Trust Detective Franz Brunner? Now there was a challenge! But beggars can’t be choosers. Even if Brunner were grossly exaggerating the usefulness of this man Rotfogel, all for the sake of ingratiating himself with me, the plain fact was that I was desperately in need of whatever scraps of information I could possibly patch together, no matter whom they came from. I was a curator, not of a collection of tangible evidence, but of a collection of people — living curiosities, flesh and blood to the eye yet unfathomable, untrustworthy, conniving, everyone seemingly filing onto my stage carrying his or her own bundle of plots and lies, and at the centre of the stage, Richard Wagner himself, principal plotter and liar.
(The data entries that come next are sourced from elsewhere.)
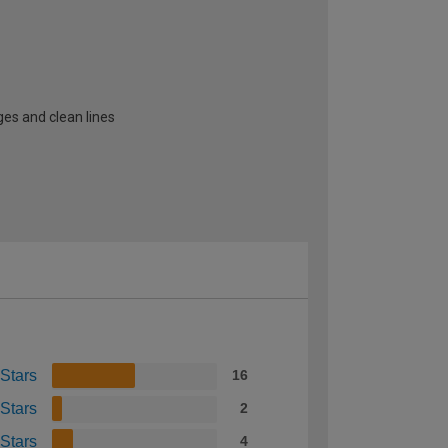
ges and clean lines
 Stars
16
 Stars
2
 Stars
4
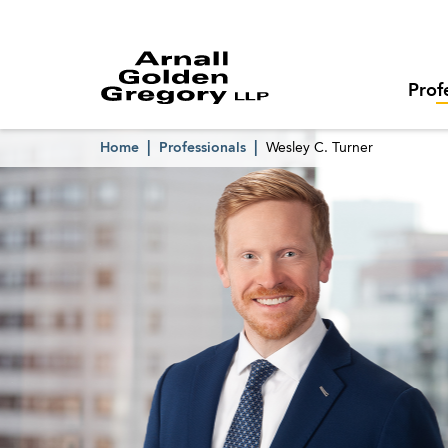
Prof
Home
Professionals
Wesley C. Turner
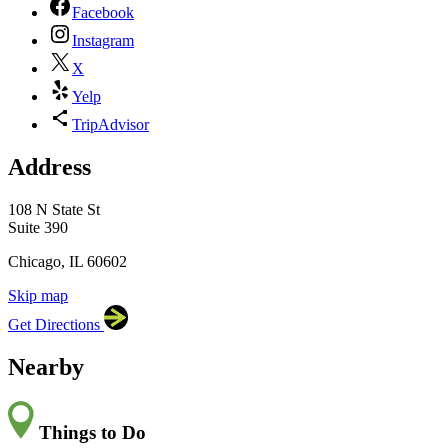
Facebook
Instagram
X
Yelp
TripAdvisor
Address
×
Block Thirty Seven
108 N State St, Suite 390,
108 N State St
Chicago, IL 60602
Suite 390
Chicago, IL 60602
Skip map
Leaflet
|
©
OpenStreetMap
contributors
Get Directions
+
−
Nearby
Things to Do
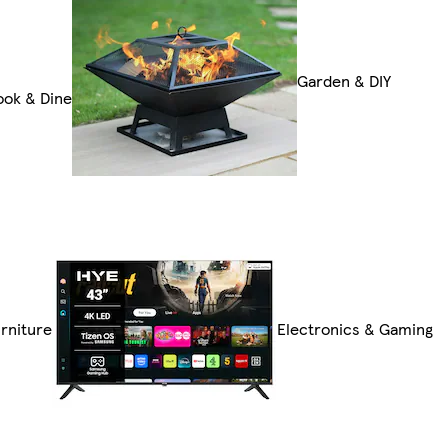
Garden & DIY
ook & Dine
rniture
Electronics & Gaming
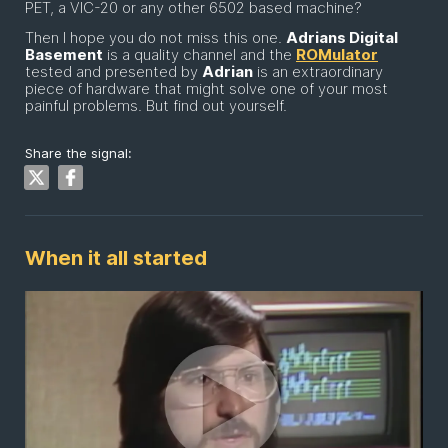
PET, a VIC-20 or any other 6502 based machine?
Then I hope you do not miss this one.
Adrians Digital
Basement
is a quality channel and the
ROMulator
tested and presented by
Adrian
is an extraordinary
piece of hardware that might solve one of your most
painful problems. But find out yourself.
Share the signal:
When it all started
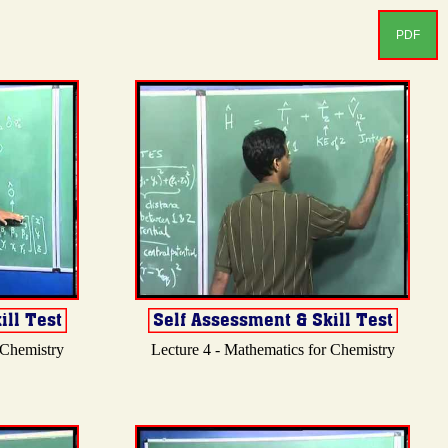
PDF
 Chemistry
Lecture 4 - Mathematics for Chemistry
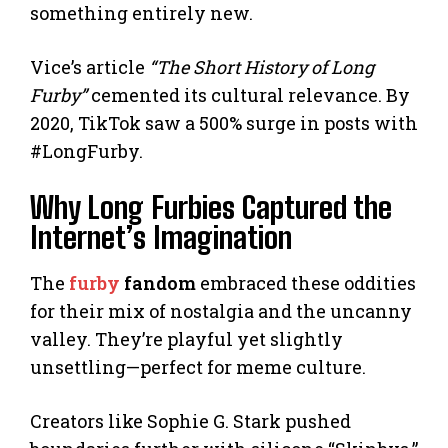
something entirely new.
Vice’s article
“The Short History of Long
Furby”
cemented its cultural relevance. By
2020, TikTok saw a 500% surge in posts with
#LongFurby.
Why Long Furbies Captured the
Internet’s Imagination
The
furby
fandom
embraced these oddities
for their mix of nostalgia and the uncanny
valley. They’re playful yet slightly
unsettling—perfect for meme culture.
Creators like Sophie G. Stark pushed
Under the circumstances I had no choice but to go along with Brunner.
“Very well, Brunner,” I said with a pessimistic sigh, “fetch this man Rotfogel. I want to see him before he, too, somehow ends up a statistic in this whole affair.”
“No fear of that,” Brunner responded, suddenly looking pleased with himself. “Thilo Rotfogel is here, waiting outside in the hall. As you can see, Preiss, I am leaving no stone unturned. But a word of caution: Don’t be put off by Rotfogel’s appearance. He is not what you might expect.”
Chapter Twenty-Two
At first glance, Thilo Rofogle brought to mind an admonition delivered by my mother whenever, as a child, I expressed repulsion over someone’s physical appearance. “Remember, Hermann,” she would say, “we are creatures of God. He loves us all, each and every one. Therefore we too must love each and every one.”